Das menschliche Gehirn verfügt über zwei Bereiche, welche bei einem Entscheidungsprozess aktiviert werden können: das kognitive („kühle“) System, welches für überlegte, rationale Entscheidungen zuständig ist und das lymbische („heisse“) System, welches emotional-gestützte Entscheidungen trifft. Während in vielen Ökonomie-Modellen vom Homo Oeconomicus als rein rationales Wesen ausgegangen wird, zeigt sich in der Realität, dass der Mensch fern von einem rationalen Wesen ist. Eben diese emotionale Entscheidungsfindung ist auch dafür verantwortlich, dass Entscheide oft durch Biases von einer rationalen Überlegung abweichen.

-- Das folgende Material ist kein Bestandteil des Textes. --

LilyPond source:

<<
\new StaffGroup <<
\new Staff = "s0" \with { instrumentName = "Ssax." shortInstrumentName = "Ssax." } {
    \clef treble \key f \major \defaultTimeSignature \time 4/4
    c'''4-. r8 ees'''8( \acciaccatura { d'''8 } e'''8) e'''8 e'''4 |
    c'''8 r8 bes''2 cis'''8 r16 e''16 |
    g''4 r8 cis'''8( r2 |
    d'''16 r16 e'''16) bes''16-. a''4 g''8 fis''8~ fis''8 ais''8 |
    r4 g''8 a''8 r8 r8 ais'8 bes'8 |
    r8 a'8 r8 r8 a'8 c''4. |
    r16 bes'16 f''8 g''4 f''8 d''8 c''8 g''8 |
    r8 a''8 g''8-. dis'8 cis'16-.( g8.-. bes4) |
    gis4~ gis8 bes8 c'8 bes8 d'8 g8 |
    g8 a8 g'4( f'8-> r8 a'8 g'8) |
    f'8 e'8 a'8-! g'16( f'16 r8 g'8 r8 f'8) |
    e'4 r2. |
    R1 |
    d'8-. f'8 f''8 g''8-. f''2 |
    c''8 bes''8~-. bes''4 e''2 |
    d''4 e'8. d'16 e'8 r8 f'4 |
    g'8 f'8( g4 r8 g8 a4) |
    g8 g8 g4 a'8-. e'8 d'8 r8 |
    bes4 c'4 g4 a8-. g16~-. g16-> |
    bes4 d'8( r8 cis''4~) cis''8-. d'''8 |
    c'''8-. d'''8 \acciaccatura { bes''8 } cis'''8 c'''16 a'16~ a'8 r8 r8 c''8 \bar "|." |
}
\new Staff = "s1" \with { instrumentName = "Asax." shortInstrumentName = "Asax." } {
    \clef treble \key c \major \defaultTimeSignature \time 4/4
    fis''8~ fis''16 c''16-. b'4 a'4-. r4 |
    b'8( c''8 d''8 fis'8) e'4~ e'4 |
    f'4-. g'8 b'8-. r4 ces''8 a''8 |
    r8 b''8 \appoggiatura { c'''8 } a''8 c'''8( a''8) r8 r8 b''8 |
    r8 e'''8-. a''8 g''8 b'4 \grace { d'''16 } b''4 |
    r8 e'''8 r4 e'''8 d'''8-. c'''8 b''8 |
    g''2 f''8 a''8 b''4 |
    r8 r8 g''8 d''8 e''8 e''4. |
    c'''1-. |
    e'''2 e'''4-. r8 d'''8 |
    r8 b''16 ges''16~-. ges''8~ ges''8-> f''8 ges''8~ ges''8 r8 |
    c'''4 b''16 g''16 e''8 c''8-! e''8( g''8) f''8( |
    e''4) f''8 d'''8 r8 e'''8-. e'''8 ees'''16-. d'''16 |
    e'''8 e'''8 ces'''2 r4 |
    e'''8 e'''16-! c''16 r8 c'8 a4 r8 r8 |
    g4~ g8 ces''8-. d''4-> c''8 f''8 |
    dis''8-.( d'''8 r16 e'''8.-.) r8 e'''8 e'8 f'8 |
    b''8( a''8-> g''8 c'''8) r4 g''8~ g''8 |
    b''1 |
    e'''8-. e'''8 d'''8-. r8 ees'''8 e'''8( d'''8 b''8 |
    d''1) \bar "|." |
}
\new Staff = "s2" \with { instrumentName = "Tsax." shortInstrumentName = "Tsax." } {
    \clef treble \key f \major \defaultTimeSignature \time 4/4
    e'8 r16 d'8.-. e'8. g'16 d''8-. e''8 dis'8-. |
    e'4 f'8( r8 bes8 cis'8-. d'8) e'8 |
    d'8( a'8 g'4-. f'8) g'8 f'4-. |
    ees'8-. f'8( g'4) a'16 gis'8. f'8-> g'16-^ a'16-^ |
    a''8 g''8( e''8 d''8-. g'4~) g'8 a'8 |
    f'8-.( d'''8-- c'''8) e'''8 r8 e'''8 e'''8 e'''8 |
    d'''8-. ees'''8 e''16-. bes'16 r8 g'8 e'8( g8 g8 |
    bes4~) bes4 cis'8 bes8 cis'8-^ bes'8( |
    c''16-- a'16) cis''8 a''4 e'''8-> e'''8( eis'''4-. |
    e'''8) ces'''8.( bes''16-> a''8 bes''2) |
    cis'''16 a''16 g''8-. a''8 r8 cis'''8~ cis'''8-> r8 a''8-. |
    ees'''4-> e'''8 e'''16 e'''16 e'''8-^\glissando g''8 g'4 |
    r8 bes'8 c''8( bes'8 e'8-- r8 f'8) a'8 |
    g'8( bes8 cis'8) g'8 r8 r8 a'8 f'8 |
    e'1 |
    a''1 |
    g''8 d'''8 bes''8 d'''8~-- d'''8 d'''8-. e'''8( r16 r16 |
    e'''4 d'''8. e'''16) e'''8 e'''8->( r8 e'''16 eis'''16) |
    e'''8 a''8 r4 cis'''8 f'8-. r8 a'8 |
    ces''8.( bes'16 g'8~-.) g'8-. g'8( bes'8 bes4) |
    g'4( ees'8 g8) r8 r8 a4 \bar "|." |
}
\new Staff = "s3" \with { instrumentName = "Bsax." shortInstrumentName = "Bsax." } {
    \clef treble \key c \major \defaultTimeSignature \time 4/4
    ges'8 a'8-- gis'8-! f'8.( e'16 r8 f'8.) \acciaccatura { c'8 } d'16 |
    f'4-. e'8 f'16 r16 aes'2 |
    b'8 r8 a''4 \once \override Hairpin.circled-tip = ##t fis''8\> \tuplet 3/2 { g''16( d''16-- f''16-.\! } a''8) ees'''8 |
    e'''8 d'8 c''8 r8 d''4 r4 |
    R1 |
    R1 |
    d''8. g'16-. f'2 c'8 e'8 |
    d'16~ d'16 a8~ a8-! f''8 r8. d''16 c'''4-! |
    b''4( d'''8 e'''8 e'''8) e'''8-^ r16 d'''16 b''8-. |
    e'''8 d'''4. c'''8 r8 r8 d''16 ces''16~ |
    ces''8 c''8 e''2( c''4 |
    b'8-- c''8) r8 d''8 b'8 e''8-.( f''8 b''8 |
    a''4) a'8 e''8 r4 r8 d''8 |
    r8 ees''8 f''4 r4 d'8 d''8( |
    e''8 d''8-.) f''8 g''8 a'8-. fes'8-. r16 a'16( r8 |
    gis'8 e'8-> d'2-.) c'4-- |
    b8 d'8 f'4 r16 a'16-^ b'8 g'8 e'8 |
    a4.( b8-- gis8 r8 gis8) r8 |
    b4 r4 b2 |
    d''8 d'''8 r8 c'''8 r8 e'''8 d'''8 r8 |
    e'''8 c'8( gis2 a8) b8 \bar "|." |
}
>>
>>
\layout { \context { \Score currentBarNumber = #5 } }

Mayer et al. Definiert Vertrauen als die Bereitschaft sich einer anderen Person verletzlich zu zeigen. Das Iceberg Trust Modell unterteilt Vertrauen in zwei Bereiche: Cues & Constructs. Während die Cues den „sichtbaren“ Teil des Eisbergs darstellen, sind die Constructs unterbewusste Faktoren, die Vertrauen hervorrufen können.
Die Cues sind Strategien um Informationsasymmetrien zwischen Käufer (Prinzipal) und Verkäufer (Agent) abzubauen. Sie bestehen aus vier Teilen:
Die Constructs befinden sich unterhalb der Wasseroberfläche und können nicht direkt beeinflusst werden. Sie werden durch das Trust Model von McKnight genauer beschrieben. Hierbei sind die Bereiche Insitution Based, Disposition to trust und die Trusting Beliefs ausschlaggebend für die Wahrnehmung der Trusting intentions & Behaviors.
Um eine vertrauensbasierte Kundenbeziehung aufbauen zu können, müssen zuerst interne Kompetenzen aufgebaut werden. Dafür sind drei Schritte nötig: Understand (Why) – Enable (What) – Engender (How).
Als erstes müssen die Kundenbedürfnisse und Probleme erkannt werden. Hierzu eignet sich die Design Thinking Methode. In dieser Phase ist es wichtig sowohl auf Big Data, wie auch Thick (auch: small) Data zurückzugreifen. Übergreifende Muster durch viele Daten, wie auch qualitative Aussagen aus Interviews können während dieser Phase helfen.
Sind die wichtigsten Punkte einmal definiert, so sollen möglichst bald Use Cases und Prototypen erstellt (und getestet) werden. Dabei eignen sich das Double Diamond Prozess Modell mit seinem Diverging – Converging Ansatz und Scrum.
Zum Schluss ist es wichtig interne Strukturen zu schaffen, welche einen Vertrauensansatz fördern. Nur so kann ein Ziel wie Vertrauensbildung verfolgt werden, welches sich nicht direkt messen lässt.